Néanmoins , sur le chemin du retour chez moi , ma mémoire me replaça devant la porte d’une petite villa en France , à Esbly précisément . Je me présentai à la mère du Père Lafon qui m’accueillit en ces termes criés à l’intention de son mari : « Descends , c’est l’ami de Michel qui est arrivé » .Ils m’attendaient donc . Moi qui me considérais sur mes 19 ans , tout au plus , comme le protégé du Père Lafon , me voilà rehaussé au grade d’un ami à lui de la bouche même de sa maman ! C’était une bien belle surprise suivie par d’autres tout au long de l’après-midi et de la soirée !

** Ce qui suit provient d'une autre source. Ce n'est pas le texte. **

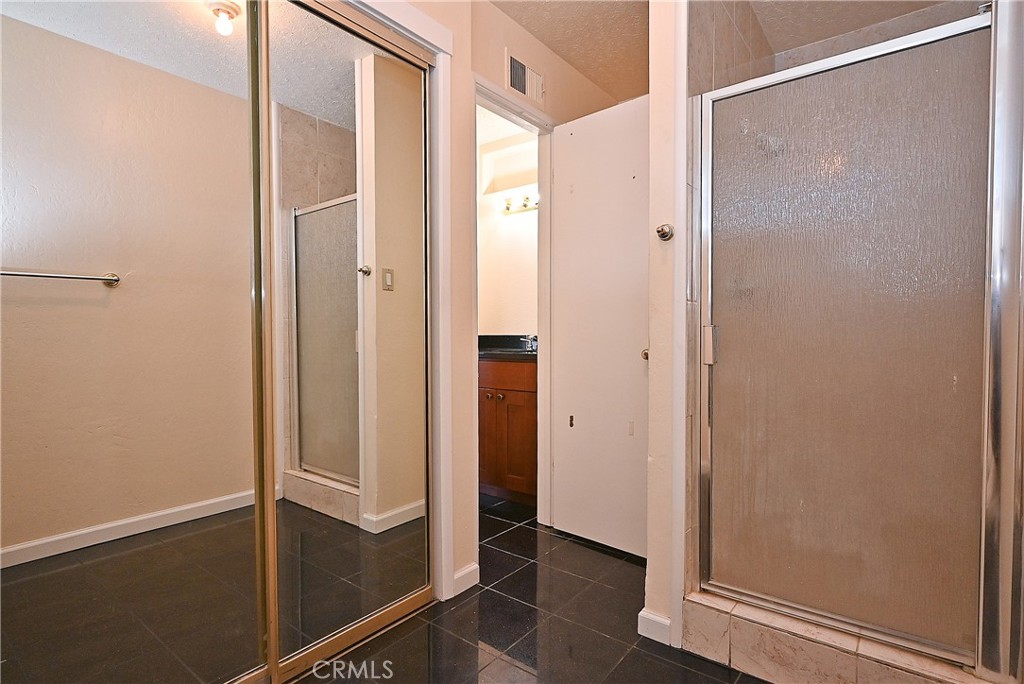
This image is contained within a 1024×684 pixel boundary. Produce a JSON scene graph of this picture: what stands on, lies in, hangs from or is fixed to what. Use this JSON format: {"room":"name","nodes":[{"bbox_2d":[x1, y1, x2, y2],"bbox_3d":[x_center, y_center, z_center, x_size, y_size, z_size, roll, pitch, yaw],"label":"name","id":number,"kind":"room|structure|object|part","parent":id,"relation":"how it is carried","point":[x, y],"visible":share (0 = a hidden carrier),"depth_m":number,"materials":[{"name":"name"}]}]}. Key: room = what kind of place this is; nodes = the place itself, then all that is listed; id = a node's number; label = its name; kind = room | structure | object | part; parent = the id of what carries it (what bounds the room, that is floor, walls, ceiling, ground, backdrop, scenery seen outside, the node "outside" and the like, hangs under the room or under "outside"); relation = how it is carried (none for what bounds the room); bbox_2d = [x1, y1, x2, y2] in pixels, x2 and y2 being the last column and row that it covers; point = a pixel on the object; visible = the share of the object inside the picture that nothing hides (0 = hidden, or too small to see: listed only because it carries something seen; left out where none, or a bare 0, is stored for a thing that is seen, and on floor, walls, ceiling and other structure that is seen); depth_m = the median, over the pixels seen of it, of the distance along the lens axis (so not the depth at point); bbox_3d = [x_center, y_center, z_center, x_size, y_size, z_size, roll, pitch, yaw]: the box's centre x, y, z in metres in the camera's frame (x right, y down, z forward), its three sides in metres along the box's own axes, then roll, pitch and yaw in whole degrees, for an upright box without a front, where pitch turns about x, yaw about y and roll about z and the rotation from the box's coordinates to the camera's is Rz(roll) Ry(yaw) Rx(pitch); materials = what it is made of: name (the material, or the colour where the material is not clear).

On me montra ma chambre au premier étage et après m’être installé , on m’invita pour un café et des gâteaux dans la cuisine ! On me prévint que la soirée allait être festive car , outre le Père Lafon , son frère , sa sœur et sa belle sœur étaient attendus et devaient être là pour le dîner !

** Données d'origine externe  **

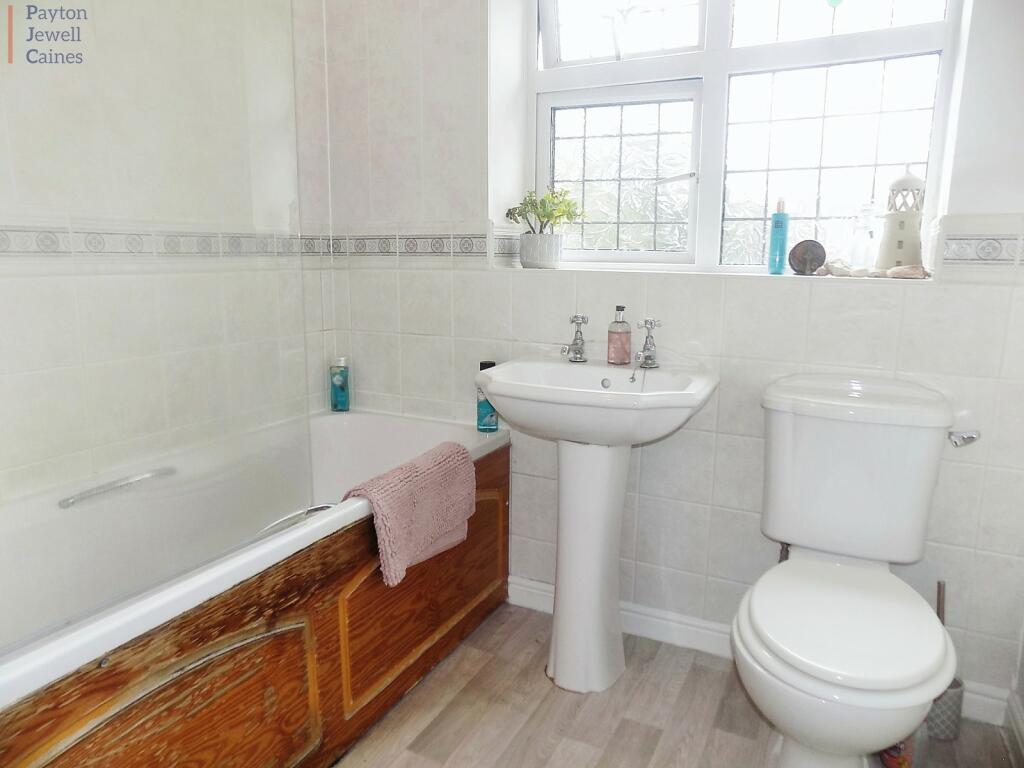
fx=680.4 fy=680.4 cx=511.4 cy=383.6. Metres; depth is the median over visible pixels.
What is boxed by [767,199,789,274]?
blue bottle
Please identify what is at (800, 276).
window sill
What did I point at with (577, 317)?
left tap
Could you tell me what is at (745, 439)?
back wall
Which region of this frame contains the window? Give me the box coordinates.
[531,0,965,275]
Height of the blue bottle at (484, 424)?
0.221 m
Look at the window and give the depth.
1.96 m
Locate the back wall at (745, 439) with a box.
[319,0,1023,712]
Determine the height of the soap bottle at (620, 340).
0.163 m
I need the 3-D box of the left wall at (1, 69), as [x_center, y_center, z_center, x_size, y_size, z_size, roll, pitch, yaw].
[-1.144,-0.397,1.493,0.147,2.513,2.138,6,12,26]
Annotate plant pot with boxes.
[518,232,563,268]
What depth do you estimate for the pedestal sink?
1.81 m
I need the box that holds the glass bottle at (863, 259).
[851,203,879,270]
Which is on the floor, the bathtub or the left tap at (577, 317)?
the bathtub
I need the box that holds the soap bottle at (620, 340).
[607,305,631,364]
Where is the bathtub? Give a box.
[0,407,510,767]
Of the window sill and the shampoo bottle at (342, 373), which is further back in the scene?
the shampoo bottle at (342, 373)
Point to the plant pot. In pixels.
(531, 261)
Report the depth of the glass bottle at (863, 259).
1.78 m
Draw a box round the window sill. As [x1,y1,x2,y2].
[500,263,928,282]
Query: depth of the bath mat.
1.65 m
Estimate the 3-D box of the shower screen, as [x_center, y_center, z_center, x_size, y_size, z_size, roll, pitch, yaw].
[-0.671,-0.344,1.103,0.041,1.403,0.875,6,12,26]
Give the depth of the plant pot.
2.11 m
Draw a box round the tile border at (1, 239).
[0,226,332,258]
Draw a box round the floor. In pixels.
[334,602,1022,767]
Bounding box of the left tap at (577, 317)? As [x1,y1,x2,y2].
[561,314,588,362]
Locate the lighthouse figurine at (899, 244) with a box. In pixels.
[875,165,926,273]
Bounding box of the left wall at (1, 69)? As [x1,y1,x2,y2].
[0,0,338,506]
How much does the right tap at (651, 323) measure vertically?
0.135 m
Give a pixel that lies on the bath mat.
(442, 530)
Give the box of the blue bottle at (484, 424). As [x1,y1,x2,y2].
[476,360,499,431]
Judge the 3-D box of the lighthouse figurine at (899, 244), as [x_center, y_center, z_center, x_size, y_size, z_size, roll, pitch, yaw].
[1.004,-0.421,1.743,0.126,0.271,0.127,6,12,26]
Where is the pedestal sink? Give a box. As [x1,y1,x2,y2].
[476,353,716,691]
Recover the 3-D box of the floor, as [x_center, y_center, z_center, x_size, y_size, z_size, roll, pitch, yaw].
[-0.128,1.014,1.098,2.529,0.102,2.689,6,12,26]
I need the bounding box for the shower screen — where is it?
[0,0,316,641]
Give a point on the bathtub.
(338, 515)
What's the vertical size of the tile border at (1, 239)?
0.072 m
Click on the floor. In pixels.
(643, 728)
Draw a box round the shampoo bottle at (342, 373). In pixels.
[329,357,349,411]
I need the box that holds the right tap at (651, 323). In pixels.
[633,319,661,368]
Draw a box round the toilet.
[735,373,966,767]
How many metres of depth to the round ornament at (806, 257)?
1.81 m
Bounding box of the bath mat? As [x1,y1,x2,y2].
[343,439,476,588]
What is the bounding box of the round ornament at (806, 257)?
[788,239,825,275]
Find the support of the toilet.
on the floor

Après un repas du soir des plus joyeux , la maîtresse de maison procéda au dernier essai d’un chandail qu’elle s’apprêtait à finir pour le frère du Père Lafon ! Participant à l’enthousiasme général je donnai aussi mon avis et trouvai que le grenat allait bien avec le reste ! Sur quoi Mme Lafon promit de m’en faire un pareil de dimensions plus modestes vu que le frère du Père était bien plus grand et plus gros que le jeune maigrichon que j’étais ! C’était ainsi que, dans un village du sud , par une coïncidence des plus improbables , quatre mois plus tard , je reçus , par un jour de neige exceptionnelle , un chandail de couleur grenat qui me replaça, de mémoire , au sein d’une famille tout aussi joyeuse que chaleureuse !
Je ne pus m’empêcher de penser à cette dame qui , en plus de m’accueillir comme un ami d’un de ses fils , s’était donné de la peine pour me traiter d’égal à égal avec son autre fils ! je m’étais longtemps représenté cette femme qui avait consacré son temps de repos pour tricoter , maille à l’endroit , maille à l’envers , afin d’honorer une promesse qu’elle avait faite dans l’euphorie des retrouvailles avec sa famille dont elle ne m’avait pas écarté ! En cette période de deuil commun ,je ne sais , même maintenant , cinquante deux ans après, si je vais parvenir à tricoter de mon côté des mots et des phrases capables de lui réitérer toute ma reconnaissance en lui adjoignant ma grande tristesse de voir son fils nous avoir fait ses ultimes adieux , un mois juste avant la célébration de son 101éme anniversaire ! Combien « l’ami de Michel » que je suis , aurait voulu que ce texte lui fût lu avant d’être rappelé vers sa dernière demeure auprès de celle qui, un soir du mois d’août , autour d’un repas de famille , m’avait placé au rang d’un de ses fils !
A moins que le hasard eût pu se lier avec des coïncidences , je ne pouvais m’expliquer, Madame , comment ce chandail ,promis fin août , tricoté par vos soins , à l’aide d’aiguilles, pendant des mois ,et ayant transité exprès par votre fils, eut l’idée d’arriver chez moi le jour même où le ciel était en train de confectionner un « manteau blanc » par flocons interposés à un village qui n’en avait pas connu depuis plus d’une quinzaine d’années ! Cela ne s’explique encore aujourd’hui que par l’AMOUR que vous aviez en vous et dont votre fils avait hérité pour le dispenser autour de lui ! Un AMOUR dont l’histoire du chandail n’en est qu’une infime illustration !
QUE DIEU VOUS ACCUEILLE EN SA SAINTE MISERICORDE !!